Early Days – Challenges & Scale
Changes in a multi-trillion dollar, highly-regulated industry do not come easily. Indeed, there are quite a few challenges that these new lenders will have to tackle in order to scale their businesses. The involvement of the U.S. government in mortgage lending casts a long shadow, including a patchwork quilt of federal and state regulations. By some estimates, Fannie Mae and Freddie Mac guarantee 77% of all mortgages originated in the U.S. If you include Ginnie Mae, which guarantees loans made by the Federal Housing Administration, that number jumps into the nineties!

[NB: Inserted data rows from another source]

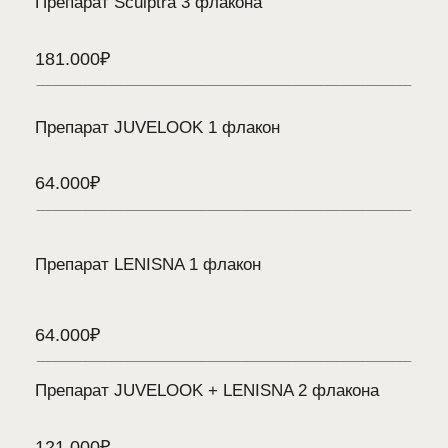
Записаться на
коллагеновую терапию
Заполните форму и мы свяжемся
с Вами в ближайшее время
+7
Я подтверждаю согласие на обработку персональных данных
в соответствии с условиями
Политики обработки персональных
данных,
ознакомился и согласен с ее условиями
Я
соглашаюсь
получать звонки, email-сообщения и сообщения
в мессенджерах от Gladko Space
Записаться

In addition, few of the loan structures available in this market today resemble a traditional mortgage. One key contributor to that fact is that of loan duration. While the archetype of an American mortgage is a 30-year, fixed-rate loan, few investors would fund such a loan without a way to create shorter-term liquidity. In traditional mortgage finance, liquidity is achieved with securitization and secondary loan trading. As these innovations make their way into marketplace real estate lending, we will likely see things open up for longer duration loans and higher volume.
Perhaps the most interesting challenge is the fact that we are dealing with an asset that exists in physical space. As the old saying goes: “location, location, location”. Real estate markets are highly local, and many investors want to examine a property in person, only wanting to invest in areas where they have a knowledge of market dynamics. It remains to be seen if investors will be content with online photos and rich web-based content, particularly for properties not close to home.
For many people, a home is both their most expensive purchase and their largest investment. With mortgage lending as a $8.2 trillion industry, this is perhaps one of the largest and most important sectors ripe for disruption as marketplace lending continues its forward march.